───── Study text ─────

I have struggled with Binge Eating Disorder for years; didn't really identify or acknowledge it until 2004 and then didn't even begin to deal with it until I came here to SP.
I have had my ups and downs and yo yo dieting has my signature on it.
Anyhow I have overcome a lot and have had only a few binges in the past few months which is progress.
I have learned to ask myself if I am H.A.L.T. (Too hungry, angry, lonely, tired) These are often triggers along with Stress.
I found this on pinterest and kinda liked it. oK...puter glitch (can't upload pic) Anyhow it says Keep Calm & Don't Eat. I wish I could say I am good at that, but I am not; especially this middle of the night munching.
I don't know WHY
I am doing it. I'm not aware enough to ask myself HALT. I'm not aware enough to say
I am on autopilot. I get up to use the rest room and then boom hit the Peanut Butter jar....the jar I keep reminding myself NOT to buy. But it doesn't matter...even when there is no PB or anything trigger foodish (new word I just made up...lol) I will eat whatever there is here. I have found myself eating scoops of my protein powder. OKAY IT TOOK GUTS TO ADMIT THAT!!!

─────

- _Tasks to complete_:
1. Reproduce word for word the section of the binge eating post that begins with the words containing "I have had my" and ends with "the night munching.".
2. According to the binge eating post, what four things does H.A.L.T. stand for?
3. Continue the post about binge eating, starting after its final sentence.

───── Given information ─────

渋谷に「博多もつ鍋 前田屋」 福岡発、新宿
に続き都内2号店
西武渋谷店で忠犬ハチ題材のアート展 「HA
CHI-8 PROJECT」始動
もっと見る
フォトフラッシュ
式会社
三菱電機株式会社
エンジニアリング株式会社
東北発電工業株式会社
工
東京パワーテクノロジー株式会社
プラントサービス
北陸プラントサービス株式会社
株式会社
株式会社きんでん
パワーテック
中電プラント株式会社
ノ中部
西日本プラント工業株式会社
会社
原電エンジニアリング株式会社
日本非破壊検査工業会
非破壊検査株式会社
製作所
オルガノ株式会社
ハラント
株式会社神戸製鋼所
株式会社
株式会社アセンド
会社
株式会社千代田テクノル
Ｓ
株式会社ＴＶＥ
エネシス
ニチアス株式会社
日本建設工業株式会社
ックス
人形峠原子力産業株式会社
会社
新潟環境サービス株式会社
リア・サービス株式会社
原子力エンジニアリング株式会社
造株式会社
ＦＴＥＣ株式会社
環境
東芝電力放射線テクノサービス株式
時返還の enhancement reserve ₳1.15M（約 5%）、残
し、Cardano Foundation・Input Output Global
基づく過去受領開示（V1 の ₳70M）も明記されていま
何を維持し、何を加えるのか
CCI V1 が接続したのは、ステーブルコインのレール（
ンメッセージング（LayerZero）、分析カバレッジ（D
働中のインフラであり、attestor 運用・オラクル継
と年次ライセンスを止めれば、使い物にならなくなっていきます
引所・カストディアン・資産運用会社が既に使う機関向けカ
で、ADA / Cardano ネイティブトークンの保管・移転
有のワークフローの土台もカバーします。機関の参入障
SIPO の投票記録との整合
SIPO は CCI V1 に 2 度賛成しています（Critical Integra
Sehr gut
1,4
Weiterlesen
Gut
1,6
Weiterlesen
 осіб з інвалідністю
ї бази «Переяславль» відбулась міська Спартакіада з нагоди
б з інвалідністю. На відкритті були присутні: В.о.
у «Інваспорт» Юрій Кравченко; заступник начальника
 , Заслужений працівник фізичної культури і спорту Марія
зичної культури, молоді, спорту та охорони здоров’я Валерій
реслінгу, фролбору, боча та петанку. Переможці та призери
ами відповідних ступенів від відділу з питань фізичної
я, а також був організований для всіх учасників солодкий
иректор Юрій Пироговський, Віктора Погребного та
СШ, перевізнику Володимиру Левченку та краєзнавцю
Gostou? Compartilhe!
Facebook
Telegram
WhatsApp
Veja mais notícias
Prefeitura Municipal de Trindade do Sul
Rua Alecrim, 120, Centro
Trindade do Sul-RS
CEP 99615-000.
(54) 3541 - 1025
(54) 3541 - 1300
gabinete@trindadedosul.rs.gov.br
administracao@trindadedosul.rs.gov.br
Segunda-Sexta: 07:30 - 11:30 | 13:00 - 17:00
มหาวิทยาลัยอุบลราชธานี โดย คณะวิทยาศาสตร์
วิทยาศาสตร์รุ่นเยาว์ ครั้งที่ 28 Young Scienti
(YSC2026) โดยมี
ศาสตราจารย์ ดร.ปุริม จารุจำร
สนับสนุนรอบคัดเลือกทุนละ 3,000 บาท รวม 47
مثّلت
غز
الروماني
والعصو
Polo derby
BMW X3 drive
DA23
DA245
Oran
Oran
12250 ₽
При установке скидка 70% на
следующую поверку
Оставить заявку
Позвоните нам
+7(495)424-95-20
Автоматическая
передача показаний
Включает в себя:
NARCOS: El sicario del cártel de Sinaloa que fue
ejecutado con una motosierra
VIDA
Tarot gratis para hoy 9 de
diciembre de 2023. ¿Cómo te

─────

- _Results of the exercise_:
1.
I have had my ups and downs and yo yo dieting has my signature on it.
Anyhow I have overcome a lot and have had only a few binges in the past few months which is progress.
I have learned to ask myself if I am H.A.L.T. (Too hungry, angry, lonely, tired) These are often triggers along with Stress.
I found this on pinterest and kinda liked it. oK...puter glitch (can't upload pic) Anyhow it says Keep Calm & Don't Eat. I wish I could say I am good at that, but I am not; especially this middle of the night munching.

2. Too hungry, angry, lonely, tired.

3.
But I feel better admitting it and putting it out there. It keeps me from hiding in Denial.
The thing is I really want to put an end to this madness. I just don't know what to do or even where to begin.
I have had several people tell me to put a glass of water near my bed. Been there and tried it. I didn't even see or think about the water. Crazy.
I know that is where a lot of my weight gain is coming from, because most days I eat reasonably well (not great per say, but binge free daytime wise)
I'm not beating myself up. I am just putting this out here as a way of thinking out loud and opening myself up to any suggestions that are healthy.
I will work at this one Baby step @ a time.